In a recently released article in Pediatrics, Drs. Kristin Turney and Christopher Wildeman (10.1542/peds.2016-1118) review the mental and physical health of children in foster care, in comparison to other children not in foster care. The authors used the 2011-2012 National Survey of Children’s Health, which included over 93,000 children whose parents or caregivers at the time of the interview responded to a survey about the child’s mental and physical health. The authors point out that approximately 5-6% of children in the US will be in foster care at some point, and for African-American children that rises to 10% and for native American children to 15%. In other words, while only 1% of children are in foster care each year, many children’s lives are impacted by foster care – this is a burden we must share and understand.
I encourage you to take a minute to read this article.
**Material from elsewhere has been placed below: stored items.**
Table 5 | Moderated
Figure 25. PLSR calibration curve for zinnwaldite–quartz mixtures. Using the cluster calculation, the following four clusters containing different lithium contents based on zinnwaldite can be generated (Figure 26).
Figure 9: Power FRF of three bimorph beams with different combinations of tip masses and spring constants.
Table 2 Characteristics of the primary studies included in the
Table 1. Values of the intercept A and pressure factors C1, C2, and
Of course it is hardly surprising, and certainly would not be considered a spoiler, to say that the physical and mental health of children in foster care is less optimal than that of peers who have not experienced foster care. But rather than blaming the obvious – multiple disadvantages including neglect, abuse, poverty and fractured family have contributed – the authors take a deep dive into the data and examine child and family characteristics, different household living arrangements in great detail, and their impact on differing diagnoses including mental and physical disorders.
I really don’t want to give it all away for you (and this doesn’t!), but mental health diagnoses stand out. Compared to children in all other living situations, children in foster care have a greater likelihood of ADHD, depression, anxiety and behavioral problems. When compared to children with 3 or more indicators of social disadvantage, children in foster care continued to have a greater likelihood of these mental health conditions. The authors are careful to note that their “…goal was not to ascertain whether foster care placement has an effect on children…”
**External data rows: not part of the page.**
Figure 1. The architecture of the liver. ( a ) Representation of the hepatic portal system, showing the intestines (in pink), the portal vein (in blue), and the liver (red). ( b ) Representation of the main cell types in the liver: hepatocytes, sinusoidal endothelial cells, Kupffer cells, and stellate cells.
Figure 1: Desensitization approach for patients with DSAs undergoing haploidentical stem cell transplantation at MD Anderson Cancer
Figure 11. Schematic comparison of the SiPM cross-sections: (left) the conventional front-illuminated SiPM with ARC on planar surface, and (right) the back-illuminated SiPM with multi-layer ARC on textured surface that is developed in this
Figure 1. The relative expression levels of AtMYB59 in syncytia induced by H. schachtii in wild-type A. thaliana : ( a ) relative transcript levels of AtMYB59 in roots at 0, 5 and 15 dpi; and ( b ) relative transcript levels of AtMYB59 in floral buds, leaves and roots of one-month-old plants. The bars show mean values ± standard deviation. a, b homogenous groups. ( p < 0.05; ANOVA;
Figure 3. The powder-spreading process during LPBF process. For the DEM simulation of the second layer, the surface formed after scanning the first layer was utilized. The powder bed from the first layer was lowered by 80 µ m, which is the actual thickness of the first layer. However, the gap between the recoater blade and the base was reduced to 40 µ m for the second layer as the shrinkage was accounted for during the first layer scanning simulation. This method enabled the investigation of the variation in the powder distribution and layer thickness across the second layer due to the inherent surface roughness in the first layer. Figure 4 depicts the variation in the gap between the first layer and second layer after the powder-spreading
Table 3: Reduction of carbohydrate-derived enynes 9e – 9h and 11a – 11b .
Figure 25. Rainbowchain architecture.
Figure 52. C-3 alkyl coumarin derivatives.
Yet it is very difficult as a reader not to wonder if foster care is at the very least an exacerbating factor. Certainly the mental health of the biological parents and the impact of the neglectful or abusive events leading up to the removal of the child to foster care cannot be disregarded. But Drs. Turney and Wildeman have demonstrated that foster care itself is negatively associated with the child’s mental health beyond social disadvantage, and that living situation (specifically the relationship of the child’s caregivers to each other and to him or her) is also strongly associated with the child’s mental health.
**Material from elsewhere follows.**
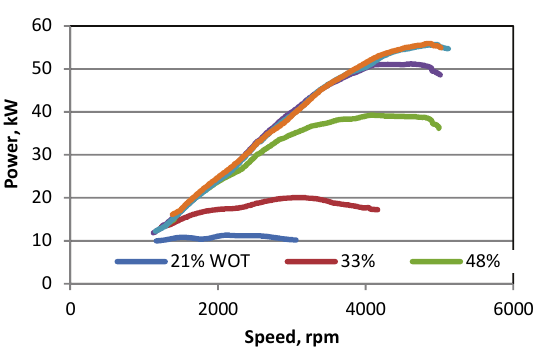
Fig. 5. Engine power for different WOT. Fuel LPG/DME: 91/9% The chart showing the maximum values of the measured engine power (Fig. 6) indicates that with the engine load drop, the fuel composition changes to give the maximum power (red line in the graph). The change in fuel composi- tion consists in increasing DME's share. For the analysis of maximum torque values (Fig. 8), there is a similar tenden- cy, although not so pronounced. The power and torque measured on the wheels of the vehicle (Fig. 9 and 10) also show that, with less engine load, an increase of the DME share has a beneficial effect to the performance of the vehi- cle. This area is marked on the chart.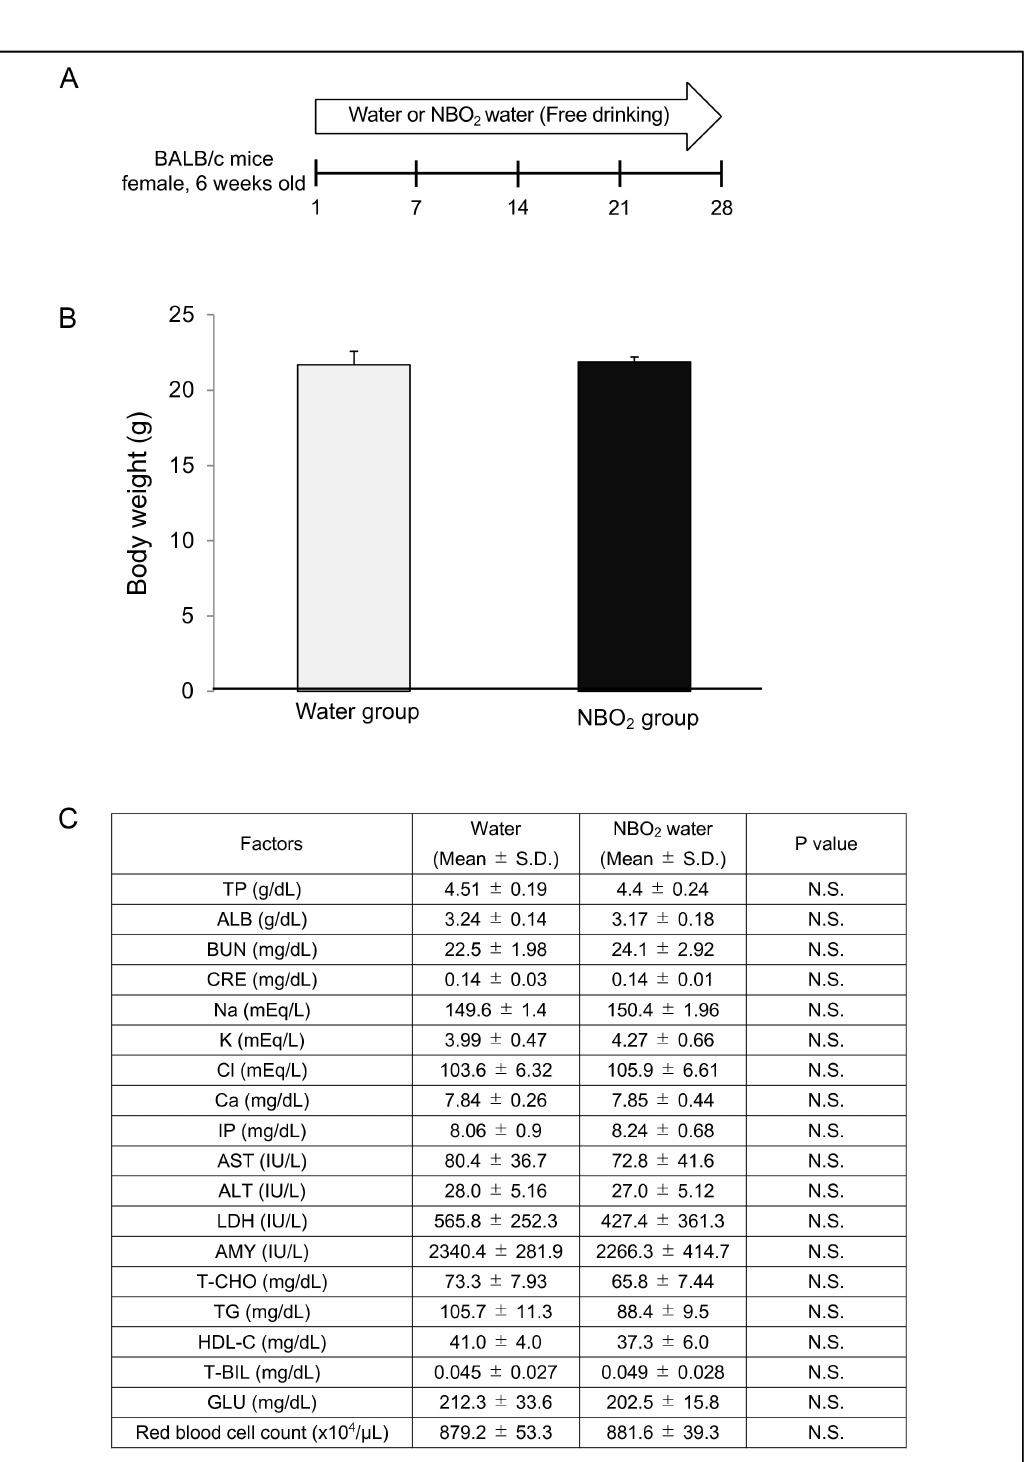
Figure 2. Safety of NBO 2 water in mice. ( A ) Schedule of this study. Oral intake of water and NBO 2 water in BALB/c mice was carried out from day 1 to day 28. Blood samples were harvested at day 28. ( B ) The body weight of the mice in water ( n = 7) and NBO 2 water ( n = 10) groups at day 28. ( C ) Serum biochemical examinations and red-blood-cell count in blood from BALB/c mice treated with water ( n = 7) and NBO 2 water ( n = 10) over 28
The message I take home is that social service agencies absolutely must include mental health services as mandatory care for each child and caregiver. Waiting for symptoms is like waiting for the tsunami to reach shore – we know the risk and action is needed. Mental health care takes time and money, but both the short term and long term effects of not providing treatment are unacceptable. By making mental health treatment routine and not an option, stigma and barriers may be reduced. Case workers are overburdened and agencies are perennially short on funds, but this intervention would be likely to pay for itself many times over.